(Stored entries)
+ + + + +

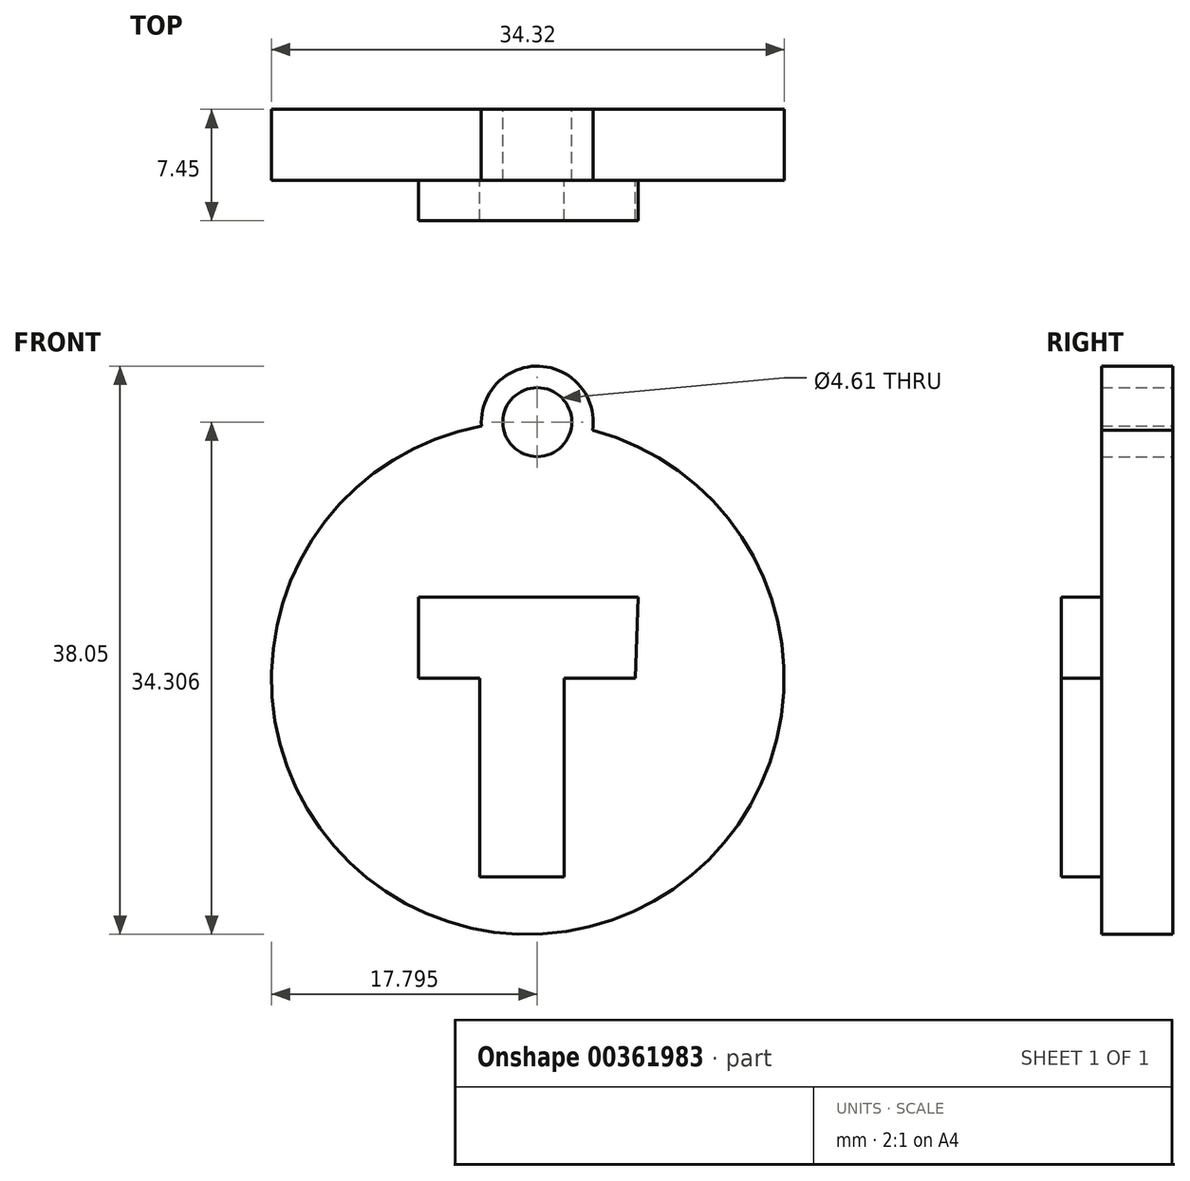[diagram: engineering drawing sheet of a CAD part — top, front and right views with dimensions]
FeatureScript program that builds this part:
annotation { "Feature Type Name" : "Feature", "Feature Type Description" : "" }
export const myFeature = defineFeature(function(context is Context, id is Id, definition is map)
    precondition{}
    {
        {
            var Q0;
            Q0=qCreatedBy(makeId("Front.planeOp"),FACE);
            var sketch = newSketch(context, id + "F0", { "sketchPlane" : qUnion([Q0])});
            skArc(sketch, "E0", {"start": v(4.34, 16.6) * mm, "mid": v(0.77, 20.89) * mm, "end": v(-3.1, 16.88) * mm});
            skArc(sketch, "E1.trimOffspring", {"start": v(-3.1, 16.88) * mm, "mid": v(-0.63, -17.15) * mm, "end": v(4.34, 16.6) * mm});
            skPoint(sketch, "E2.center.orphan", {"position": v(0, 20.84) * mm});
            skPoint(sketch, "E3.start.orphan", {"position": v(0, -12.7) * mm});
            skPoint(sketch, "E4.start.orphan", {"position": v(-7.7, 0) * mm});
            skCircle(sketch, "E5", {"center": v(0.63, 17.15) * mm, "radius": 2.3 * mm});
            skSolve(sketch);
        }
        {
            var Q0;
            Q0=makeQuery(id+"F0.imprint","IMPRINT",FACE,{"disambiguationData":[TD([[makeQuery(id+"F0.imprint","IMPRINT",EDGE,{"derivedFrom":sQuery(id+"F0.wireOp",EDGE,"E0")}),1.0]])]});
            extrude(context, id + "F1", {"entities" : qUnion([Q0]), "depth" : 4.76 * mm});
        }
        {
            var Q0;
            Q0=makeQuery(id+"F1.opExtrude","CAP_FACE",FACE,{"disambiguationData":[OSD([sQuery(id+"F0.wireOp",EDGE,"E0"),sQuery(id+"F0.wireOp",EDGE,"E1.trimOffspring"),sQuery(id+"F0.wireOp",EDGE,"E5")])],"isStart":false});
            var sketch = newSketch(context, id + "F2", { "sketchPlane" : qUnion([Q0])});
            skLineSegment(sketch, "E6", {"start": v(-7.33, 0) * mm, "end": v(6.36, 0) * mm});
            skPoint(sketch, "E7.end.orphan", {"position": v(0, -1.67) * mm});
            skLineSegment(sketch, "E8", {"start": v(-7.33, 0) * mm, "end": v(-7.33, 5.41) * mm});
            skPoint(sketch, "E9.end.orphan", {"position": v(7.2, 0) * mm});
            skLineSegment(sketch, "E10", {"start": v(-7.33, 5.41) * mm, "end": v(7.38, 5.41) * mm});
            skLineSegment(sketch, "E11", {"start": v(7.38, 5.41) * mm, "end": v(7.2, 0) * mm});
            skLineSegment(sketch, "E12", {"start": v(-3.23, 0) * mm, "end": v(-3.23, -13.3) * mm});
            skLineSegment(sketch, "E13", {"start": v(-3.23, -13.3) * mm, "end": v(2.44, -13.3) * mm});
            skLineSegment(sketch, "E14", {"start": v(2.44, 0) * mm, "end": v(2.44, -13.3) * mm});
            skLineSegment(sketch, "E15", {"start": v(7.2, 0) * mm, "end": v(6.36, 0) * mm});
            skSolve(sketch);
        }
        {
            var Q0;
            {var subQ0=sQuery(id+"F2.wireOp",EDGE,"E8");Q0=makeQuery(id+"F2.imprint","IMPRINT",FACE,{"disambiguationData":[TD([[makeQuery(id+"F2.imprint","IMPRINT",EDGE,{"derivedFrom":subQ0}),-1.0]])]});}
            var Q1;
            {var subQ0=sQuery(id+"F2.wireOp",EDGE,"E12");Q1=makeQuery(id+"F2.imprint","IMPRINT",FACE,{"disambiguationData":[TD([[makeQuery(id+"F2.imprint","IMPRINT",EDGE,{"derivedFrom":subQ0}),1.0]])]});}
            extrude(context, id + "F3", {"entities" : qUnion([Q0, Q1]), "operationType" : NewBodyOperationType.ADD, "depth" : 2.7 * mm});
        }
    });
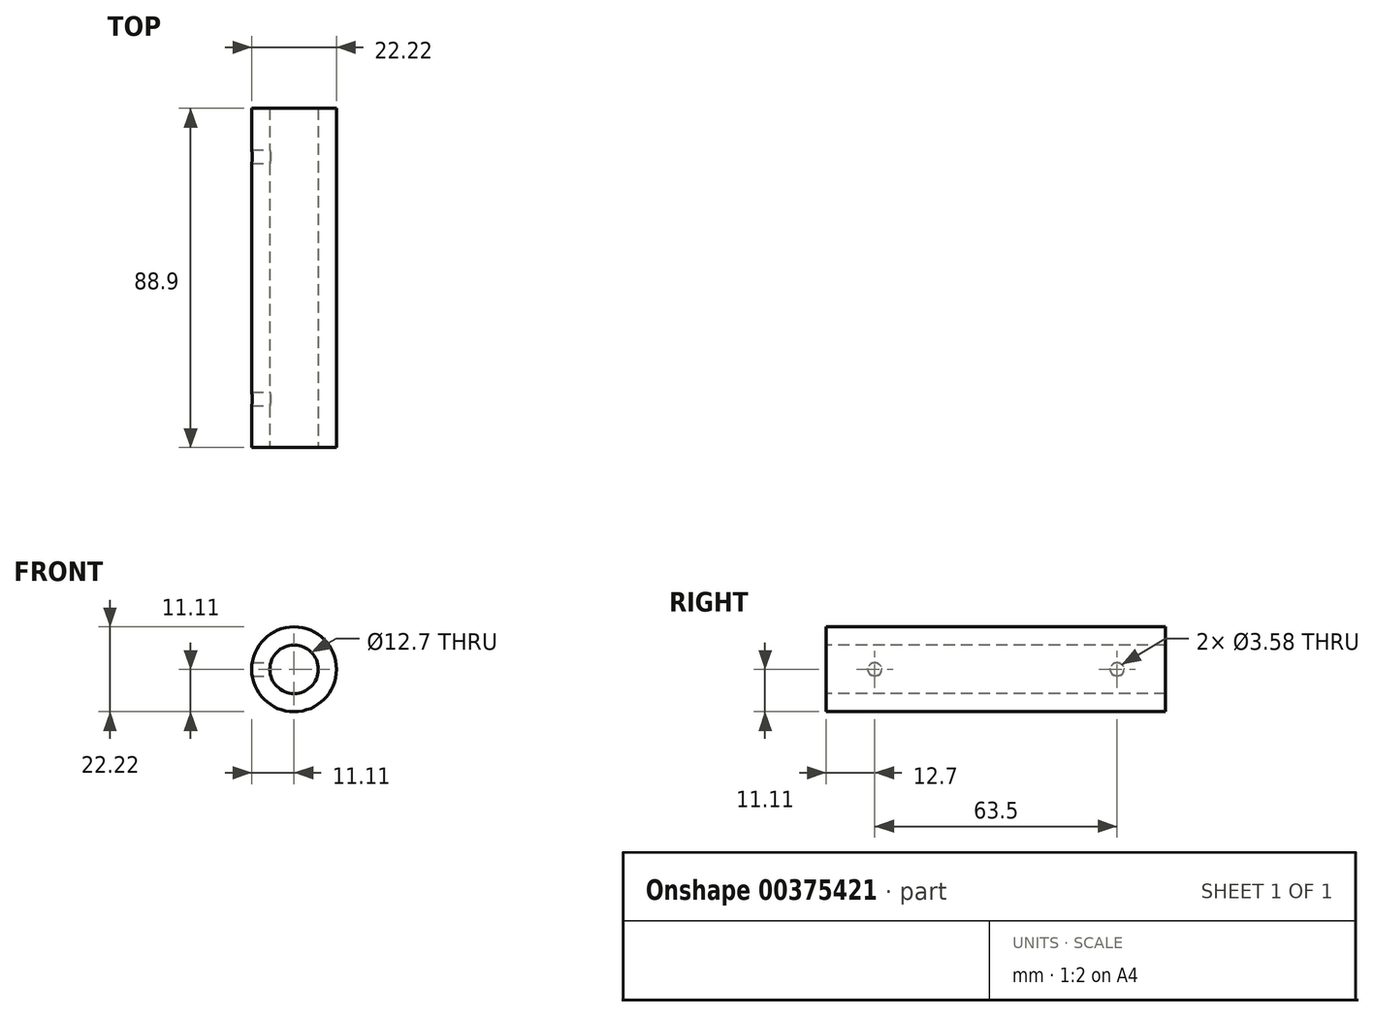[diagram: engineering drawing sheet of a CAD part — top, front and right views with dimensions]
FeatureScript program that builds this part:
annotation { "Feature Type Name" : "Feature", "Feature Type Description" : "" }
export const myFeature = defineFeature(function(context is Context, id is Id, definition is map)
    precondition{}
    {
        {
            var Q0;
            Q0=qCreatedBy(makeId("Front.planeOp"),FACE);
            var sketch = newSketch(context, id + "F0", { "sketchPlane" : qUnion([Q0])});
            skCircle(sketch, "E0", {"center": v(0, 0) * mm, "radius": 11.11 * mm});
            skSolve(sketch);
        }
        {
            var Q0;
            Q0=qSketchRegion(id+"F0",true);
            extrude(context, id + "F1", {"entities" : qUnion([Q0]), "depth" : 88.9 * mm, "symmetric" : true});
        }
        {
            var Q0;
            Q0=makeQuery(id+"F1.opExtrude","CAP_FACE",FACE,{"disambiguationData":[OSD([sQuery(id+"F0.wireOp",EDGE,"E0")])],"isStart":false});
            var sketch = newSketch(context, id + "F2", { "sketchPlane" : qUnion([Q0])});
            skCircle(sketch, "E1", {"center": v(0, 0) * mm, "radius": 6.35 * mm});
            skSolve(sketch);
        }
        {
            var Q0;
            Q0=qSketchRegion(id+"F2",true);
            extrude(context, id + "F3", {"entities" : qUnion([Q0]), "operationType" : NewBodyOperationType.REMOVE, "oppositeDirection" : true, "depth" : 88.9 * mm});
        }
        {
            var Q0;
            Q0=qCreatedBy(makeId("Right.planeOp"),FACE);
            var sketch = newSketch(context, id + "F4", { "sketchPlane" : qUnion([Q0])});
            skCircle(sketch, "E2", {"center": v(-31.75, 0) * mm, "radius": 1.8 * mm});
            skSolve(sketch);
        }
        {
            var Q0;
            Q0=qSketchRegion(id+"F4",true);
            extrude(context, id + "F5", {"entities" : qUnion([Q0]), "operationType" : NewBodyOperationType.REMOVE, "endBound" : BoundingType.THROUGH_ALL, "oppositeDirection" : true, "depth" : 12.7 * mm});
        }
        {
            var Q0;
            Q0=qCreatedBy(makeId("Right.planeOp"),FACE);
            var sketch = newSketch(context, id + "F6", { "sketchPlane" : qUnion([Q0])});
            skCircle(sketch, "E3", {"center": v(31.75, 0) * mm, "radius": 1.8 * mm});
            skSolve(sketch);
        }
        {
            var Q0;
            Q0=qSketchRegion(id+"F6",true);
            extrude(context, id + "F7", {"entities" : qUnion([Q0]), "operationType" : NewBodyOperationType.REMOVE, "endBound" : BoundingType.THROUGH_ALL, "oppositeDirection" : true, "depth" : 22.22 * mm});
        }
    });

+ + + + +

Locate every line in the listing above that contains the string "wireOp", and copy each of those lines in full.

            Q0=makeQuery(id+"F0.imprint","IMPRINT",FACE,{"disambiguationData":[TD([[makeQuery(id+"F0.imprint","IMPRINT",EDGE,{"derivedFrom":sQuery(id+"F0.wireOp",EDGE,"E0")}),1.0]])]});
            Q0=makeQuery(id+"F1.opExtrude","CAP_FACE",FACE,{"disambiguationData":[OSD([sQuery(id+"F0.wireOp",EDGE,"E0"),sQuery(id+"F0.wireOp",EDGE,"E1.trimOffspring"),sQuery(id+"F0.wireOp",EDGE,"E5")])],"isStart":false});
            {var subQ0=sQuery(id+"F2.wireOp",EDGE,"E8");Q0=makeQuery(id+"F2.imprint","IMPRINT",FACE,{"disambiguationData":[TD([[makeQuery(id+"F2.imprint","IMPRINT",EDGE,{"derivedFrom":subQ0}),-1.0]])]});}
            {var subQ0=sQuery(id+"F2.wireOp",EDGE,"E12");Q1=makeQuery(id+"F2.imprint","IMPRINT",FACE,{"disambiguationData":[TD([[makeQuery(id+"F2.imprint","IMPRINT",EDGE,{"derivedFrom":subQ0}),1.0]])]});}
            Q0=makeQuery(id+"F1.opExtrude","CAP_FACE",FACE,{"disambiguationData":[OSD([sQuery(id+"F0.wireOp",EDGE,"E0")])],"isStart":false});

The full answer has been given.